Quelle place pour l’apprentissage dans les L.P. ?
Le développement de l’apprentissage, voulu par le nouveau plan Hollande, semble davantage diviser la majorité régionale. Comment mettre en place le plan alors que les syndicats d’enseignants des lycées professionnels sont contre ? Quel équilibre trouver entre les formations en apprentissage et en LP ? Faut-il mettre en place des formations mixtes scolaires et en apprentissage ? Participant à la Journée de l’apprentissage organisée par F Hollande, Jean-Paul Huchon se souvient que les syndicats étaient pour le développement de l’apprentissage, y compris FO et la CGT dont les branches scolaires sont plus hostiles. Il y a unanimité dans le bureau du conseil pour favoriser le développement de l’apprentissage aux niveaux CAP et bac. Sur les parcours mixtes, la majorité régionale semble plus nuancée. Pour Emmanuel Maurel, vice président en charge de la formation professionnelle, « il faut abattre les cloisonnements ». Henriette Zoughebi, vice présidente en charge des lycées, est plus réservée. « Les enseignants des LP scolarisent souvent dans les niveaux les plus bas les élèves les plus fragiles. Ce sont souvent des élèves dont les entreprises ne veulent pas en apprentissage. Il n’est pas question de les mettre en concurrence avec l’apprentissage », dit-elle. Mais elle est pour les parcours mixtes dans des classes séparés. Par exemple une première année de bac pro sous statut scolaire et les deux années suivantes en apprentissage. « Il ne faut pas mélanger les élèves des deux statuts. Ca crée trop de difficultés d’emploi du temps. Mais aussi du fait de la rémunération des apprentis alors qu’une proportion importante de lycéens professionnels sont contraints de travailler ». L’important c’est que les jeunes « trouvent la formule qui leur convient ».

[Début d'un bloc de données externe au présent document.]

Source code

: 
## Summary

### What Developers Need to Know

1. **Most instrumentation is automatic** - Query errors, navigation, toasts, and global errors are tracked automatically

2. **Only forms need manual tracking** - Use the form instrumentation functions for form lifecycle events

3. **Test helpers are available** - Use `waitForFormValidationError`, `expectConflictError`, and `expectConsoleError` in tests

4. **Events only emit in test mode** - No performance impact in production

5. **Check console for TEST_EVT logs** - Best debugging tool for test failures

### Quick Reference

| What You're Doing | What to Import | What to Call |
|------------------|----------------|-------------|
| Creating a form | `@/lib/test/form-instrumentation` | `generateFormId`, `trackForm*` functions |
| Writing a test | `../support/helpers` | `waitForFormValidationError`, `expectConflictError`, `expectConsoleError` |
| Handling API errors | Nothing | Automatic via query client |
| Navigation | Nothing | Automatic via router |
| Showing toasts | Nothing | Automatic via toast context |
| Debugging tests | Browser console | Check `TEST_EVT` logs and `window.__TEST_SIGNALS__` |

Orientation : quel devenir pour les CIO ?
Dernier projet qui fait des vagues : le service public régional de l’orientation (SPRO). La loi sur la formation professionnelle a confié aux régions tout ce qui n’est pas scolaire dans l’orientation. Mais elle a oublié de préciser le devenir des CIO. La région a signé avec els partenaires sociaux et les 3 académies une « Charte francilienne du service public de l’orientation » pour coordonner l’action des 800 structures qui interviennent en ce domaine. « Les CIO ne sont pas signataires mais restent associés » promet E Maurel. « Sur l’apprentissage sur ces questions il y a surtout des craintes syndicales », explique Henriette Zoughebi. « La bonne façon de les faire évoluer c’est de travailler ensemble ».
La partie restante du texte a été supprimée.